→ **Text provided**
Is it bad to use a single AD account for all my instances?
Brent Ozar: Daryl says, “All my 51 SQL Server instances are owned by the same active directory account. Is this terrible?”
Erik Darling: Not as long as nothing happens to that active directory account.
Brent Ozar: A great story there – one company I was working for, one of our employees was really pissed off and they left and they just happened to know that all of the SQL Servers were running under the same service account. It was set up that way long before I got there. I don’t know that I would have known anything different at the time. And what this person did was they went to Outlook Web Access and they tried to log in with the SQL Server account on purpose and they repeatedly used the wrong password on purpose, thereby locking out the SQL Server service account across all of my SQL Servers. That was a good time.
Erik Darling: I salute them.
Brent Ozar: I was so impressed. And the guy immediately knew that it worked because all our websites went down. God, that was brutal.
Erik Darling: So did you just unlock the account or did you have to change the password? Did you have to change…
Brent Ozar: The AD guys went – after we figured out what was going on, that the thing was getting locked out, because I’m like, I’m not doing anything. I don’t understand why it’s getting locked out. So they set it so that it could never be locked out again, but then, at the same point I’m like, now someone can just roll through and try every password over time. They have all the time in the world, so now I’ve got to start separating out all the services onto different service accounts.
Erik Darling: Which is no fun. That’s like no way that a DBA should be spending their time.
Brent Ozar: No return on investment there.
Erik Darling: End users are not like, woo-hoo, he did it. Yes, thank you, DBA Brent.
Richie Rump: I didn’t even notice anything happened.
Brent Ozar: Everything’s just as slow as it ever was.
Erik Darling: He did it; he made no difference.
Brent Ozar: Daryl follows up with, “I had a contractor change all of my database owners to SA. Is that okay?”
Erik Darling: I mean, I’d prefer that if I’m being honest about things. So, it’s not like if you have an agent job owned by an AD account, the AD account gets screwed; the agent job might start failing or whatever. It’s just as far as, like, when I think about users that I want to have elevated permissions on a database, I want to be able to assign those. I don’t want them to just have them because they’re the database owner. So having all the database owners be SA just makes that a little more clean and clear-cut to me and then I can assign – like, if that user needs SA on the database, I can give it to them, but they don’t just have it. They’re not going to be able to, like, fistfight SA for things.
Brent Ozar: And I think the public should hear too, in terms of how we handle database security at our company, right now there are changes that I need to make inside the database and I can’t do it because I’m not sysadmin on the database. I don’t even have write access to most of the tables, and I’d love that. I’m like, if something screws up, it’s not going to be because I fat-fingered an update statement because I don’t have permissions to do it.
Erik Darling: Yeah, we give all the security stuff to Richie’s German side.

→ **Task requirements**
In the SQL Server account discussion, how did the departing employee lock out the shared service account? The data after this point comes from a different source.

→ **Data section**
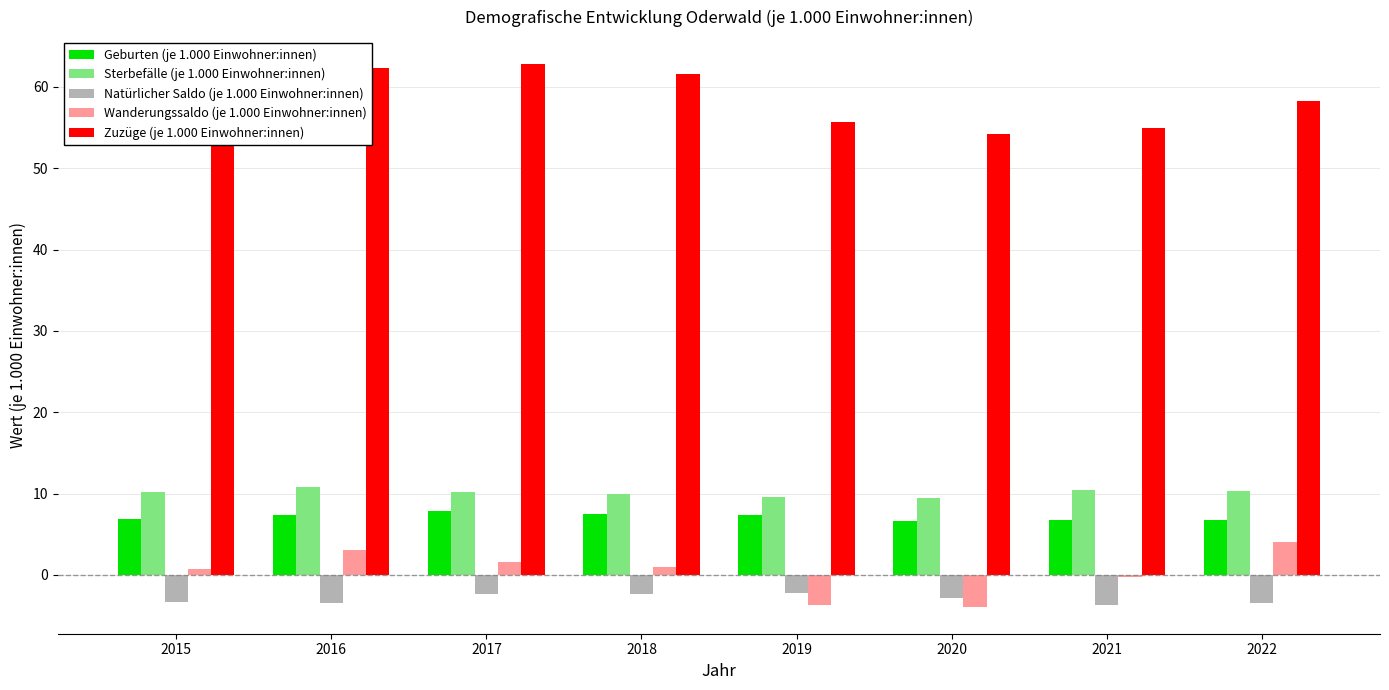

Rank the series at 2016 from lowest to highest value.

Natürlicher Saldo (je 1.000 Einwohner:innen), Wanderungssaldo (je 1.000 Einwohner:innen), Geburten (je 1.000 Einwohner:innen), Sterbefälle (je 1.000 Einwohner:innen), Zuzüge (je 1.000 Einwohner:innen)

→ **Answer to this problem**
The employee went to Outlook Web Access and deliberately tried to log in with the SQL Server account using the wrong password again and again.